* EXERCISE DESCRIPTION *
Your response must be an exact transcription of the lines from the one containing "Also see |++opt|." through the final line of the data.

* ENTRIES PROVIDED *
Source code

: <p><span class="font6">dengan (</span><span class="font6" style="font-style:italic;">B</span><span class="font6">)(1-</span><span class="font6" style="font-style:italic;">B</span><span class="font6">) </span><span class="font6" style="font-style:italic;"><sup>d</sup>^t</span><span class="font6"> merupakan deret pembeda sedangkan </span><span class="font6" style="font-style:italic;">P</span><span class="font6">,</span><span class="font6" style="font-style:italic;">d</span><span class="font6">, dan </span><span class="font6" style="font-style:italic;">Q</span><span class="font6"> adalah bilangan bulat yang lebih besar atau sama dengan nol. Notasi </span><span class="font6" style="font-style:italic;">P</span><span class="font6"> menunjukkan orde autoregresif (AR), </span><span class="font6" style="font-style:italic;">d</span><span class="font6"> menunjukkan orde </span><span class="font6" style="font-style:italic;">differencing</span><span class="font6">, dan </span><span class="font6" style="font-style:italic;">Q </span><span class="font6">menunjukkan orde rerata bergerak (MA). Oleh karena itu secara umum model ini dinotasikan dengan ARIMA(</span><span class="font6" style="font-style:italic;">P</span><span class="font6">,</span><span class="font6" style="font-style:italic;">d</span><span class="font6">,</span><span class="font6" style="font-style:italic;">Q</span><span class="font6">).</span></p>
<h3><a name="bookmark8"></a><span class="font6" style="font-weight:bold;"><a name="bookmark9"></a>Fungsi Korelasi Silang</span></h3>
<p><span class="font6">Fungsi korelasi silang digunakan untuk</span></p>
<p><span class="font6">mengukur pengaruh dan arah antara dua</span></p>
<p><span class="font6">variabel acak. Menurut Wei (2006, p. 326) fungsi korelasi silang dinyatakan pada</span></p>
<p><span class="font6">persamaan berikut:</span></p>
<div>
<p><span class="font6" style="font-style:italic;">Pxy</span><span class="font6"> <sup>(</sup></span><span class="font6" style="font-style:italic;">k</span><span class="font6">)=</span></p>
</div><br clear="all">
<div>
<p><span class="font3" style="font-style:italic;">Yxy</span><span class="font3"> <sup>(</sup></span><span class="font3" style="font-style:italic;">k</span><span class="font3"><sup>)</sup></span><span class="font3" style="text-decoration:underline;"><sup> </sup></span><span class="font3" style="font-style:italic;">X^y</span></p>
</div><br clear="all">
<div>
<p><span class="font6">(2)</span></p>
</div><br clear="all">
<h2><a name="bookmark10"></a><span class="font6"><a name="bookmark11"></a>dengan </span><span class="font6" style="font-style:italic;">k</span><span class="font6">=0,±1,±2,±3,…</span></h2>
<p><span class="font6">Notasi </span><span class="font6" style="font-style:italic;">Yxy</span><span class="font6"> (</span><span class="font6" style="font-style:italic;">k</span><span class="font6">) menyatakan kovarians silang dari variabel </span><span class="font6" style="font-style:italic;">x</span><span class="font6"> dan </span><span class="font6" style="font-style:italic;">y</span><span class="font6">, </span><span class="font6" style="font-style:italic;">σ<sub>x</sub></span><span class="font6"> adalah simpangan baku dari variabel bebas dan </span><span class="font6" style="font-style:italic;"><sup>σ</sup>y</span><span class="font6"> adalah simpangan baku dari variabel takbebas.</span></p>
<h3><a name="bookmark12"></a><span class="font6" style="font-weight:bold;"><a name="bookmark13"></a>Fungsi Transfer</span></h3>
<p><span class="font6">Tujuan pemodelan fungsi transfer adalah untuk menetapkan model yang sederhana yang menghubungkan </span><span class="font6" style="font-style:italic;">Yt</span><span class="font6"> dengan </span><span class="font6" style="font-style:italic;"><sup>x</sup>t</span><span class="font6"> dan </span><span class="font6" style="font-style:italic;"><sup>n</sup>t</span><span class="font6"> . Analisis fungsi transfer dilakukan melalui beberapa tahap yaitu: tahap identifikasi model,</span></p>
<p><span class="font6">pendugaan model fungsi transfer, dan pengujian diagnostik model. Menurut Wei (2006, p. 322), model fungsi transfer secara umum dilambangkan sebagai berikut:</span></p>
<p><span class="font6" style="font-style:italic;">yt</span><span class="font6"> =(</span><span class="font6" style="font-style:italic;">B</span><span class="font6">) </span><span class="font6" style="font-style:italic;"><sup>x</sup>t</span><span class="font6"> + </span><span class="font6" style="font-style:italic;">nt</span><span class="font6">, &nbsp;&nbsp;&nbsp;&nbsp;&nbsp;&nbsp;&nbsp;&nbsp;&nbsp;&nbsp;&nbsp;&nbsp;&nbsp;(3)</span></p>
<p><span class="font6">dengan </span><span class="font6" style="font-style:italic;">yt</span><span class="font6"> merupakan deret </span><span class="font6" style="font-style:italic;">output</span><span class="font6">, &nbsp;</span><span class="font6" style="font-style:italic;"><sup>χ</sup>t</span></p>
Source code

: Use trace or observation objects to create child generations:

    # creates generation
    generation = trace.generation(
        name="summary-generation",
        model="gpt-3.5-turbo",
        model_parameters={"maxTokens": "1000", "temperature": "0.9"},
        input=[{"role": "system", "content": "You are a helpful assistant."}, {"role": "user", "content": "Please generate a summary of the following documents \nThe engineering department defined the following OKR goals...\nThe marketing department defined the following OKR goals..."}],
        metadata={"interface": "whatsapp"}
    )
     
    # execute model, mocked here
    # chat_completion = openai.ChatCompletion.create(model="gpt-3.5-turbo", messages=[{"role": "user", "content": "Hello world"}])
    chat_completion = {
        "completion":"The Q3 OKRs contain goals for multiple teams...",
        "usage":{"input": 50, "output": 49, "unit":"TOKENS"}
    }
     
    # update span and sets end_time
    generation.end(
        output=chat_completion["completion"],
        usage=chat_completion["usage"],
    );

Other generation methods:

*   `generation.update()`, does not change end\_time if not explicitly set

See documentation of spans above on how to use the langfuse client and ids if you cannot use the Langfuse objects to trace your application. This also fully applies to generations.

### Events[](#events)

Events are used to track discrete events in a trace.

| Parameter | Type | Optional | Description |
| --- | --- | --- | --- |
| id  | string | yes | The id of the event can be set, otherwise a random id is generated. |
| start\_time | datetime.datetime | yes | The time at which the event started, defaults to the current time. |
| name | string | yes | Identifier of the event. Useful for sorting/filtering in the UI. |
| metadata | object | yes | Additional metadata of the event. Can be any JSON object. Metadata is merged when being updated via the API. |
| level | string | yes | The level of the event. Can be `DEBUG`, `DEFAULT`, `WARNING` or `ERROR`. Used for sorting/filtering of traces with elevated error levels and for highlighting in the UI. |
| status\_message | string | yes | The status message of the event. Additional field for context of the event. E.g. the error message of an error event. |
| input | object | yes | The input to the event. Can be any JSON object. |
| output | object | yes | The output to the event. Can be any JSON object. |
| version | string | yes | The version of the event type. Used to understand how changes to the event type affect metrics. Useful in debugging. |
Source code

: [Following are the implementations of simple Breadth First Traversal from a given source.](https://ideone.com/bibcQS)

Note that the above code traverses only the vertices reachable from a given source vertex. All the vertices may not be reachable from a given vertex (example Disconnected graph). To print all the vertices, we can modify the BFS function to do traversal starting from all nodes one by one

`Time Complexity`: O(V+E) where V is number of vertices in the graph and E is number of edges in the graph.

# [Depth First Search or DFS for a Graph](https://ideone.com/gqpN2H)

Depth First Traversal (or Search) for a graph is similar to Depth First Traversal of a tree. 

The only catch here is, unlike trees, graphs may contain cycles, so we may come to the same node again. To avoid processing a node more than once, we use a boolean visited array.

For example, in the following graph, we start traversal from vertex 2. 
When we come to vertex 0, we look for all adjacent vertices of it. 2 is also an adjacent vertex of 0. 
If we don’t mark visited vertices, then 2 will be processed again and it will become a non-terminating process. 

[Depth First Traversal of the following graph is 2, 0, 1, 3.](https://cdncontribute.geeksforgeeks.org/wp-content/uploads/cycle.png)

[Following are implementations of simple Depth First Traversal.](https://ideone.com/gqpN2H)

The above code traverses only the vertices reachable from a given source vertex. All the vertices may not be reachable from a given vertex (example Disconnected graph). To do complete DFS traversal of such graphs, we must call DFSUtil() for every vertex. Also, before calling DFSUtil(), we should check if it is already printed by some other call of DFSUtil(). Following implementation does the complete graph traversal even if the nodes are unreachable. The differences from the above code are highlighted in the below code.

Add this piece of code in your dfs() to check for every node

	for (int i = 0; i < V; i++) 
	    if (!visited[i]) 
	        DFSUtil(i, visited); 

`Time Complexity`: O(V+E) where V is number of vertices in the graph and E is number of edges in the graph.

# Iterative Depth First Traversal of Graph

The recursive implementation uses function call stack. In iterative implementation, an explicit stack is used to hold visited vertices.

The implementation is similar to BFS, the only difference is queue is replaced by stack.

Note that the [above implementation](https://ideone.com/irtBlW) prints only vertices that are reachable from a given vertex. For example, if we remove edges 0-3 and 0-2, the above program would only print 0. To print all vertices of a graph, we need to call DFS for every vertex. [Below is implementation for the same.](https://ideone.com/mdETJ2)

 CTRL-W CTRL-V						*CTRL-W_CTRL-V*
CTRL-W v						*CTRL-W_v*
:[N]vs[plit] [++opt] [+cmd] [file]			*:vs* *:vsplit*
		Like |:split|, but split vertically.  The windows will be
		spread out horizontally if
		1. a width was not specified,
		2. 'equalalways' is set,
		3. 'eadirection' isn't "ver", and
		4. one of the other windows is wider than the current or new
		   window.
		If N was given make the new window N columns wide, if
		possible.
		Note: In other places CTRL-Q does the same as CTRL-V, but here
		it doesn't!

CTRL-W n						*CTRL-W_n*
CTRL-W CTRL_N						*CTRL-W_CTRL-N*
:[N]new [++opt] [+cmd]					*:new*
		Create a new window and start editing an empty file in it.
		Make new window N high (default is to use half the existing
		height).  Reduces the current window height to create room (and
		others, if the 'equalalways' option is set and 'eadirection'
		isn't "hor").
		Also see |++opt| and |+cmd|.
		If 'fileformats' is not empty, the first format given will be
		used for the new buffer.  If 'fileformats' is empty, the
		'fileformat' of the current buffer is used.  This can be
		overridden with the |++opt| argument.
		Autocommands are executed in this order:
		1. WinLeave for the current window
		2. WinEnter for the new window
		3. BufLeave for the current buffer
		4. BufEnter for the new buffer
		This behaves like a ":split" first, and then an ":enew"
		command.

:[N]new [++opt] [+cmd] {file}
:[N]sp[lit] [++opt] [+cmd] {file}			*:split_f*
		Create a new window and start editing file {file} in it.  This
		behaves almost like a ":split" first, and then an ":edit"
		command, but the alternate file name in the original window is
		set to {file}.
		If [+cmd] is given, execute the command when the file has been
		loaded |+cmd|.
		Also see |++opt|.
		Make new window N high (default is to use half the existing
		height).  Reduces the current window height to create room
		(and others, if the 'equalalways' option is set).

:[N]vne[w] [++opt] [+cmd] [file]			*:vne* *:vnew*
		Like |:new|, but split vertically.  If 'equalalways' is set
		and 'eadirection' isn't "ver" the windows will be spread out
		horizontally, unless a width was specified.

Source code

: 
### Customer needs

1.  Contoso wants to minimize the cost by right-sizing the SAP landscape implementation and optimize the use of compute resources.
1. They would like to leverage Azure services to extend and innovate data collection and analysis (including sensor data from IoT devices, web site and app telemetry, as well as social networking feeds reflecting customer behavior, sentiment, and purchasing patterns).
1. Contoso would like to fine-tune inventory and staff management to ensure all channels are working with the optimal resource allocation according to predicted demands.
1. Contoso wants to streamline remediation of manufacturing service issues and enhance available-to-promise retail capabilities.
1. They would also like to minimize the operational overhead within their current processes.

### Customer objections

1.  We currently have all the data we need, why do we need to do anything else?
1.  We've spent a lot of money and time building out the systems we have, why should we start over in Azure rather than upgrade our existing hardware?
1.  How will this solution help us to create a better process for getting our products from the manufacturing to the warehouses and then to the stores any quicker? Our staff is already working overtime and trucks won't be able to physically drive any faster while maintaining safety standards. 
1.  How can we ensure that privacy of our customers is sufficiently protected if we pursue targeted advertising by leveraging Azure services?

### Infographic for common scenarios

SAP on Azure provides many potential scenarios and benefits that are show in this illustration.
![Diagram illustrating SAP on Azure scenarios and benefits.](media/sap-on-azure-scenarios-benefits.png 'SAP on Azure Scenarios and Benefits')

* EXPECTED ANSWER *
		Also see |++opt|.
		Make new window N high (default is to use half the existing
		height).  Reduces the current window height to create room
		(and others, if the 'equalalways' option is set).

:[N]vne[w] [++opt] [+cmd] [file]			*:vne* *:vnew*
		Like |:new|, but split vertically.  If 'equalalways' is set
		and 'eadirection' isn't "ver" the windows will be spread out
		horizontally, unless a width was specified.

Source code

: 
### Customer needs

1.  Contoso wants to minimize the cost by right-sizing the SAP landscape implementation and optimize the use of compute resources.
1. They would like to leverage Azure services to extend and innovate data collection and analysis (including sensor data from IoT devices, web site and app telemetry, as well as social networking feeds reflecting customer behavior, sentiment, and purchasing patterns).
1. Contoso would like to fine-tune inventory and staff management to ensure all channels are working with the optimal resource allocation according to predicted demands.
1. Contoso wants to streamline remediation of manufacturing service issues and enhance available-to-promise retail capabilities.
1. They would also like to minimize the operational overhead within their current processes.

### Customer objections

1.  We currently have all the data we need, why do we need to do anything else?
1.  We've spent a lot of money and time building out the systems we have, why should we start over in Azure rather than upgrade our existing hardware?
1.  How will this solution help us to create a better process for getting our products from the manufacturing to the warehouses and then to the stores any quicker? Our staff is already working overtime and trucks won't be able to physically drive any faster while maintaining safety standards. 
1.  How can we ensure that privacy of our customers is sufficiently protected if we pursue targeted advertising by leveraging Azure services?

### Infographic for common scenarios

SAP on Azure provides many potential scenarios and benefits that are show in this illustration.
![Diagram illustrating SAP on Azure scenarios and benefits.](media/sap-on-azure-scenarios-benefits.png 'SAP on Azure Scenarios and Benefits')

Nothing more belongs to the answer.